Later that night, fire officials found Souverneva as they battled the growing blaze and assessed her for possible dehydration.

At the time, she was carrying a cigarette lighter and a “pink and white item containing a green leafy substance she admitted to smoking that day,” Cal Fire Officer Matt Alexander reported.

She also was carrying carbon dioxide cartridges that matched the ones found near the quarry, according to the criminal complaint.

After graduating from Palo Alto High School in 2009, Souverneva was a research assistant and a teaching assistant during her studies at CalTech, also writing for the school newspaper, according to her LinkedIn.
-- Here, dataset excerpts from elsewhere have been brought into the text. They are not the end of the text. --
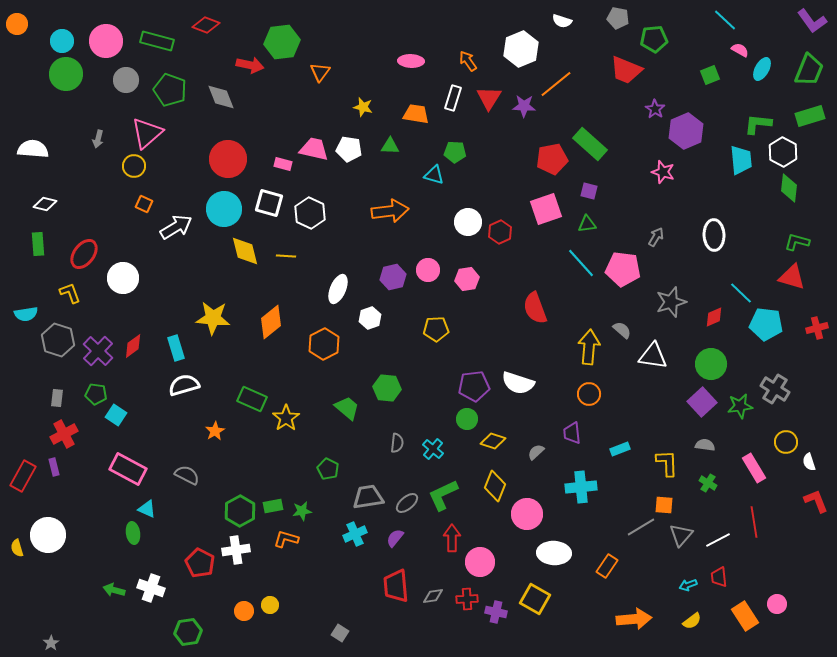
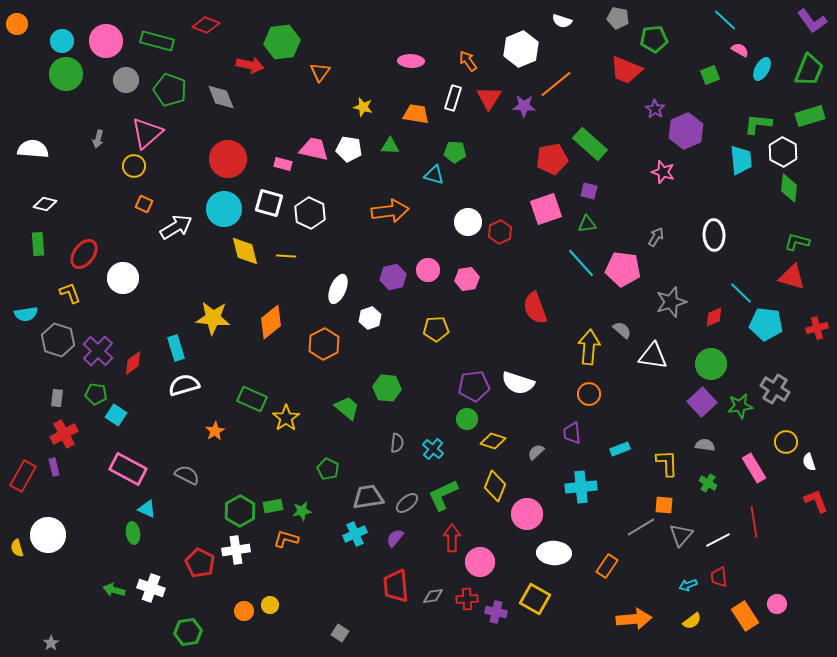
red diamond at (133, 346): moved 17 px down
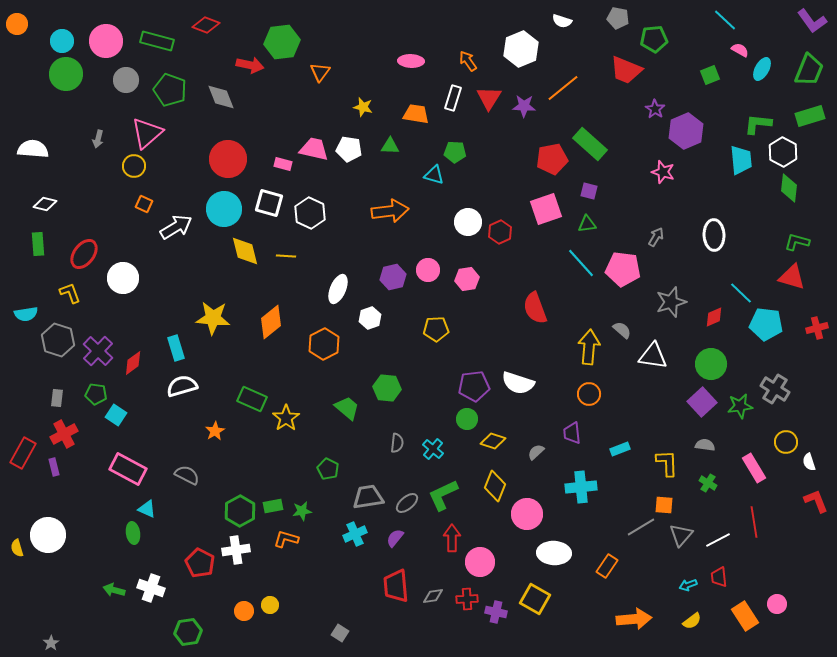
orange line at (556, 84): moved 7 px right, 4 px down
white semicircle at (184, 385): moved 2 px left, 1 px down
red rectangle at (23, 476): moved 23 px up
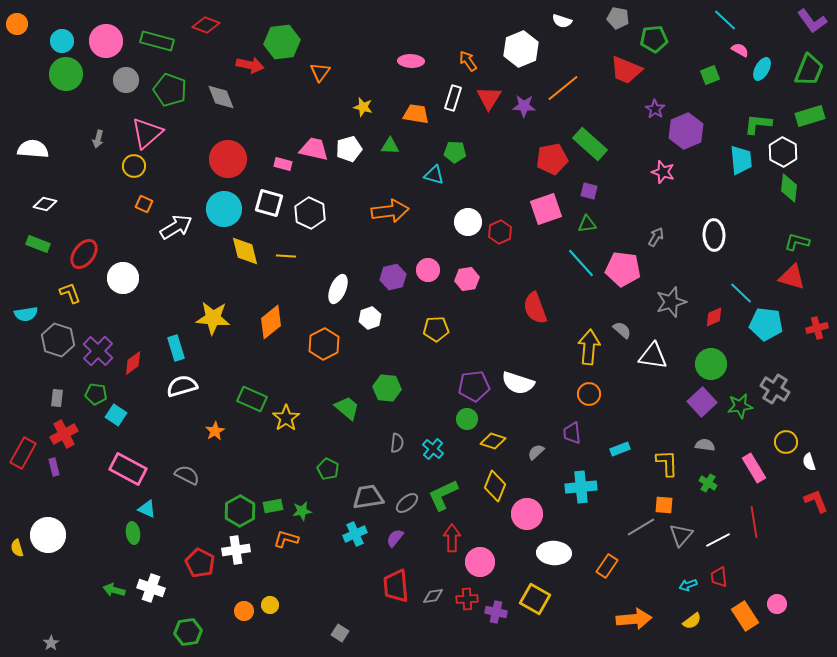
white pentagon at (349, 149): rotated 25 degrees counterclockwise
green rectangle at (38, 244): rotated 65 degrees counterclockwise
She was a doctoral student in environmental chemistry at State University of New York College Environmental Sciences and Forestry from 2014 to 2015.

From 2016 to 2019, she was a research associate in chemistry for Nanosyn in Santa Clara, then a research associate in medicinal chemistry at Gilead Sciences in Foster City for eight months.

Souverneva is not the first Bay Area resident with ties to academia to be charged with starting wildfires this year.

Former college instructor Gary Stephen Maynard was charged in connection with a string of arson fires on federal forest land, including near where the massive Dixie fire burned in Northern California.

Maynard is reported to have worked at several California universities, including Santa Clara University.